6. Eiser heeft ter onderbouwing van zijn stelling dat de auto’s niet door hem werden geleverd geen bewijsstukken overgelegd en ook overigens is daar geen concreet aanknopingspunt voor te vinden in de gedingstukken. Nergens kan uit worden afgeleid dat eiser, zoals hij stelt, geen andere betrokkenheid had dan het door [C B.V.] laten gebruiken van zijn btw-nummer.
7. Het vorenstaande betekent dat verweerder in zoverre terecht de naheffingsaanslag heeft opgelegd. De berekening van de naheffingsaanslag is in zoverre door eiser niet betwist.
8. Eiser heeft aangevoerd dat de facturen die zijn uitgereikt aan [D B.V.] [ [D B.V.] , Hof] deels onbetaald zijn gebleven en dat hij aldus op basis van artikel 29 van de Wet recht heeft op teruggaaf van omzetbelasting. De rechtbank stelt voorop dat alleen sprake kan zijn van een teruggaaf op de voet van artikel 29 van de Wet indien de teruggevraagde belasting eerder op aangiften is voldaan. Vast staat dat eiser de gefactureerde omzetbelasting niet op aangifte heeft voldaan. Ter zitting heeft eiser uiteengezet dat de oninbaarheid van deze factuur reeds vaststond in het eerste kwartaal van 2016 zodat per saldo het niet betaalde bedrag niet op aangifte voldaan hoefde te worden en dus ook niet mag worden nageheven. Eiser heeft echter, wat daar ook van zij, niet aannemelijk gemaakt dat in het eerste kwartaal van 2016 vaststond dat de vordering op [D B.V.] [ [D B.V.] , Hof] niet was betaald en ook onbetaald zou blijven.

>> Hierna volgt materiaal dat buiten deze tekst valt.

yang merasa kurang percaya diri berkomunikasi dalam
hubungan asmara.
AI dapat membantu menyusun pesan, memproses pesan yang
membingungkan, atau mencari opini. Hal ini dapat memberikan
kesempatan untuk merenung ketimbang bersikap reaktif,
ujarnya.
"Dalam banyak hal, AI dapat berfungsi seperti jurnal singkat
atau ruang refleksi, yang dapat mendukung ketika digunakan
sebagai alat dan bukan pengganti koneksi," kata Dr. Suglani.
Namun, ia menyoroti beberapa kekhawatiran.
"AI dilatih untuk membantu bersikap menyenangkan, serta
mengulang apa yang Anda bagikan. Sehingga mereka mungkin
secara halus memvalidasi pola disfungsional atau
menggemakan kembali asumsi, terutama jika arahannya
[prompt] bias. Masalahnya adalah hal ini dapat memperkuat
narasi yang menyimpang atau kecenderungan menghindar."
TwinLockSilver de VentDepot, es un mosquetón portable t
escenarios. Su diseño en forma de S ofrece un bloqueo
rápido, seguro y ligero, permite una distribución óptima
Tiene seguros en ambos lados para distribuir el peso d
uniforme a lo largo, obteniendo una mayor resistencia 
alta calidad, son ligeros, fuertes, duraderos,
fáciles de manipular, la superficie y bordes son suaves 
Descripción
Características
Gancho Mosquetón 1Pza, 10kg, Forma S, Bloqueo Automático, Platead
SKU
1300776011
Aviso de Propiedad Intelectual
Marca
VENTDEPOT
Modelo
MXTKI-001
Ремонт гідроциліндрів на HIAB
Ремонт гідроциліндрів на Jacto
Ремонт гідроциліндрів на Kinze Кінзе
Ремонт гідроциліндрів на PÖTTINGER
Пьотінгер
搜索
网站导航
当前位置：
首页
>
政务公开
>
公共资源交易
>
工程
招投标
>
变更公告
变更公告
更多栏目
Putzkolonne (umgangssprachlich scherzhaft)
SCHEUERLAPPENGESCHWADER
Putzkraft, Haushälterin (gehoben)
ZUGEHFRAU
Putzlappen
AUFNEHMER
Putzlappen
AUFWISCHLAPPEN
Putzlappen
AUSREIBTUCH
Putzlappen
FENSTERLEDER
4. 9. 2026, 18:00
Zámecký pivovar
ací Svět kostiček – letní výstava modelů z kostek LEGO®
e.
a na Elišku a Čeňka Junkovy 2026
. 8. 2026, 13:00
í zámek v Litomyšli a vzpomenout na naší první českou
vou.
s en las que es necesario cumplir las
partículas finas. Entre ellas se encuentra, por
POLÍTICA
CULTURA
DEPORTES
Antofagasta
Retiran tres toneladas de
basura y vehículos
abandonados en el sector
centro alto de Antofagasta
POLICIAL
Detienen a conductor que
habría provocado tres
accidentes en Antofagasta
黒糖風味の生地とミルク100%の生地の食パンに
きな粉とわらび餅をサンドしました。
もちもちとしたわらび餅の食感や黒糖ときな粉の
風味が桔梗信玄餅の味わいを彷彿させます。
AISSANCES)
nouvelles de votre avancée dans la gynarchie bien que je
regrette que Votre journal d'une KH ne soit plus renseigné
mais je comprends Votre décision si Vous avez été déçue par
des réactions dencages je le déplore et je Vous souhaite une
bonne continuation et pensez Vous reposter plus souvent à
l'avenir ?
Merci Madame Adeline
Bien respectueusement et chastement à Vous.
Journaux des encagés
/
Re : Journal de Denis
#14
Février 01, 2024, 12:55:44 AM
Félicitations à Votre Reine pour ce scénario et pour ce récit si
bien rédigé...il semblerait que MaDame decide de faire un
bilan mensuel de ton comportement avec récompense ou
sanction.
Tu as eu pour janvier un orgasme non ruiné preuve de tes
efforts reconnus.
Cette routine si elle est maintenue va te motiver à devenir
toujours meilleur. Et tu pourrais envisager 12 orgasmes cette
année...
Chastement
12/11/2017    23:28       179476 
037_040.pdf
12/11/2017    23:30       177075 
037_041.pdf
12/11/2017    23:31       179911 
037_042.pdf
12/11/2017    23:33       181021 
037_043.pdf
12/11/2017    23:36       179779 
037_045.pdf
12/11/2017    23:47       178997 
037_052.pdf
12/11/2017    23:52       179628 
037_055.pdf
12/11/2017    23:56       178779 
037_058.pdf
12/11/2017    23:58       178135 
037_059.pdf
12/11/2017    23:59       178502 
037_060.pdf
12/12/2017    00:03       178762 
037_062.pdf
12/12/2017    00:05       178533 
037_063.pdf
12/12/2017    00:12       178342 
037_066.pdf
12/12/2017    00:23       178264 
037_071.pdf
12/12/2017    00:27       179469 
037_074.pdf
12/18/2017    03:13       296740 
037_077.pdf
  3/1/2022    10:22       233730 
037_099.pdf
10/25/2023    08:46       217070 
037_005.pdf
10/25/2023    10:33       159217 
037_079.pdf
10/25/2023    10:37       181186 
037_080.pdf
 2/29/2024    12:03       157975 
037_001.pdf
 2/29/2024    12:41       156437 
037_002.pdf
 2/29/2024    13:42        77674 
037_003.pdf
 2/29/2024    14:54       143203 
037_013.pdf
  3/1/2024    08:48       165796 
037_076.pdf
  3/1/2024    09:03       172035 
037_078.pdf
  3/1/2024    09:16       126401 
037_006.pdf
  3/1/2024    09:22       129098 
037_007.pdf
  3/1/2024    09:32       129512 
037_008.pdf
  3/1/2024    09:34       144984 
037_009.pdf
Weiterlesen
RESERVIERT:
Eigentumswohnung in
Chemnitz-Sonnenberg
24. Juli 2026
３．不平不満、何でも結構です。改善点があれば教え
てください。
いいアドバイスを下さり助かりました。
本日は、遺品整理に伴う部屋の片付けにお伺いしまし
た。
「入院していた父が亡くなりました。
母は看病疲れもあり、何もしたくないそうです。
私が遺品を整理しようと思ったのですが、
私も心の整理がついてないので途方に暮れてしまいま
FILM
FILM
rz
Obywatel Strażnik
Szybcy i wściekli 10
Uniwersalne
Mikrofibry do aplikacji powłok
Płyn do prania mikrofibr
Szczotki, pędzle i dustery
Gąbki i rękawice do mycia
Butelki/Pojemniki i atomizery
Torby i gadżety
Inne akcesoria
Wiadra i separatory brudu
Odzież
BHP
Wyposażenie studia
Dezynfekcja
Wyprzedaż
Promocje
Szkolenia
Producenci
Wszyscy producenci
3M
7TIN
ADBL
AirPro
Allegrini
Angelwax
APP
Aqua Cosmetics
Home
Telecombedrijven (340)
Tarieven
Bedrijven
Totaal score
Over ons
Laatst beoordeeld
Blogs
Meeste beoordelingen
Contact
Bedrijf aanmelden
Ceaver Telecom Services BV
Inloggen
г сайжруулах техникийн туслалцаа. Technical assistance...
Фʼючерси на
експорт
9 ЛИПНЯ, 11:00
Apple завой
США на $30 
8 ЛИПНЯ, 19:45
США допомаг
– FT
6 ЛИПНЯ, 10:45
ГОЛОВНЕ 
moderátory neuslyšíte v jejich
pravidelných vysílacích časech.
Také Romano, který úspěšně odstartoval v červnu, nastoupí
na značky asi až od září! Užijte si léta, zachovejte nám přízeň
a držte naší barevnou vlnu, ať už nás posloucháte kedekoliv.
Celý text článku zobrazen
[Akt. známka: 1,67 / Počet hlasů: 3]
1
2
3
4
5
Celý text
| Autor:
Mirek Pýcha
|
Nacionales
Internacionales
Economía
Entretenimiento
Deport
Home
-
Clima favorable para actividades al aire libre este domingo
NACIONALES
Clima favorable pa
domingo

9. Uit wat hiervoor is overwogen, volgt dat de verschuldigde belasting voor 2016 de KOR grens overschrijdt zodat de stelling van eiser dat hij recht heeft op een vermindering op basis van de KOR alleen behandeling behoeft voor het jaar 2015. Verweerder heeft er in dit verband terecht op gewezen dat uit een controlerapport dat tot de gedingstukken behoort blijkt dat de aangegeven omzet niet bij de administratie aansluit en dat eiser op grond van de in de administratie aangetroffen facturen te weinig omzetbelasting heeft aangegeven en voldaan. Verweerder heeft terecht gesteld dat eiser reeds daarom niet voldoet aan de wettelijke voorwaarden die gelden voor toepassing van de KOR (zie artikel 25, vierde lid, van de Wet). Er is dus terecht geen vermindering op basis van de KOR verleend.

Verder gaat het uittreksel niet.